= Beginning of Section =

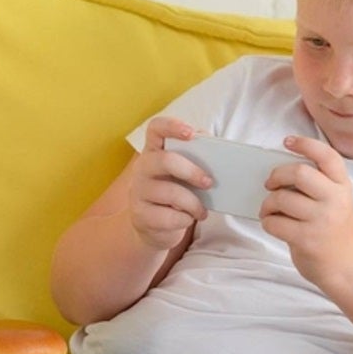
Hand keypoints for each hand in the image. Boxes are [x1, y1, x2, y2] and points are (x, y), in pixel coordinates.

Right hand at [129, 117, 210, 249]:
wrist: (154, 227)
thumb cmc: (175, 193)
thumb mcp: (183, 173)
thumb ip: (196, 157)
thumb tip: (214, 149)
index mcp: (154, 151)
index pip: (156, 128)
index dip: (172, 126)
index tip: (190, 133)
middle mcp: (142, 168)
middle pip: (166, 160)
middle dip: (192, 171)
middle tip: (209, 183)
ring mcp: (138, 192)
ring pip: (170, 192)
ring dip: (193, 203)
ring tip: (202, 211)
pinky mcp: (141, 216)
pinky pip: (169, 217)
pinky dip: (185, 219)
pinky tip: (187, 219)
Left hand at [259, 135, 352, 286]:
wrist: (345, 266)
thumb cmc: (333, 230)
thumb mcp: (336, 201)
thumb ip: (318, 184)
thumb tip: (280, 171)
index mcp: (343, 186)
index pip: (327, 156)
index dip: (306, 144)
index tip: (288, 142)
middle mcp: (335, 200)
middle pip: (299, 173)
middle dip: (276, 175)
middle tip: (270, 184)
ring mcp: (322, 220)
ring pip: (281, 198)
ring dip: (267, 203)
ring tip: (269, 210)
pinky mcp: (307, 239)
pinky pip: (274, 222)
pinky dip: (267, 222)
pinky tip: (273, 224)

= End of Section =

Up to and including the last line of the material, reproduce every line exactly, beginning with the one that contains "middle pip: (299, 173)" and adding nothing else.

middle pip: (299, 173)
middle dip: (276, 175)
middle tip: (270, 184)
ring mcp: (322, 220)
ring pip: (281, 198)
ring dip: (267, 203)
ring tip: (269, 210)
pinky mcp: (307, 239)
pinky pip: (274, 222)
pinky dip: (267, 222)
pinky tip: (273, 224)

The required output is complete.